* [Brief] Reproduce the text of the records verbatim, line for line, omitting the pictures from your answer.

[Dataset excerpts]
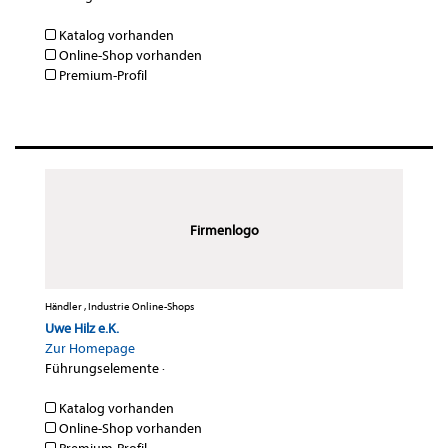
Katalog vorhanden
Online-Shop vorhanden
Premium-Profil
Firmenlogo
Händler , Industrie Online-Shops
Uwe Hilz e.K.
Zur Homepage
Führungselemente
·
Katalog vorhanden
Online-Shop vorhanden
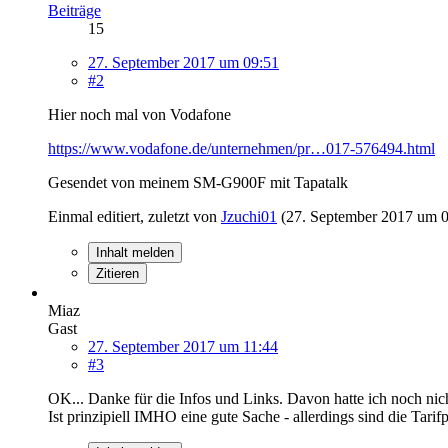
Beiträge
15
27. September 2017 um 09:51
#2
Hier noch mal von Vodafone
https://www.vodafone.de/unternehmen/pr…017-576494.html
Gesendet von meinem SM-G900F mit Tapatalk
Einmal editiert, zuletzt von
Jzuchi01
(
27. September 2017 um 
Inhalt melden
Zitieren
Miaz
Gast
27. September 2017 um 11:44
#3
OK... Danke für die Infos und Links. Davon hatte ich noch nich
Ist prinzipiell IMHO eine gute Sache - allerdings sind die Tarif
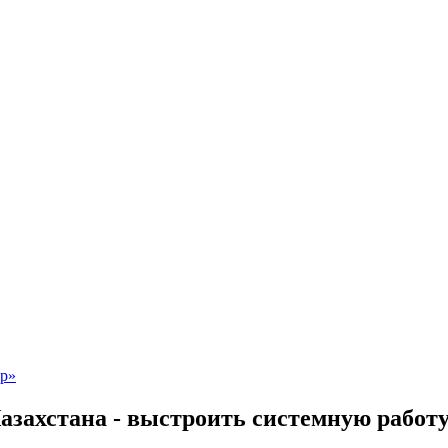
азахстана - выстроить системную работ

* [Response box]
Katalog vorhanden
Online-Shop vorhanden
Premium-Profil
Firmenlogo
Händler , Industrie Online-Shops
Uwe Hilz e.K.
Zur Homepage
Führungselemente
·
Katalog vorhanden
Online-Shop vorhanden
Beiträge
15
27. September 2017 um 09:51
#2
Hier noch mal von Vodafone
https://www.vodafone.de/unternehmen/pr…017-576494.html
Gesendet von meinem SM-G900F mit Tapatalk
Einmal editiert, zuletzt von
Jzuchi01
(
27. September 2017 um 
Inhalt melden
Zitieren
Miaz
Gast
27. September 2017 um 11:44
#3
OK... Danke für die Infos und Links. Davon hatte ich noch nich
Ist prinzipiell IMHO eine gute Sache - allerdings sind die Tarif
азахстана - выстроить системную работ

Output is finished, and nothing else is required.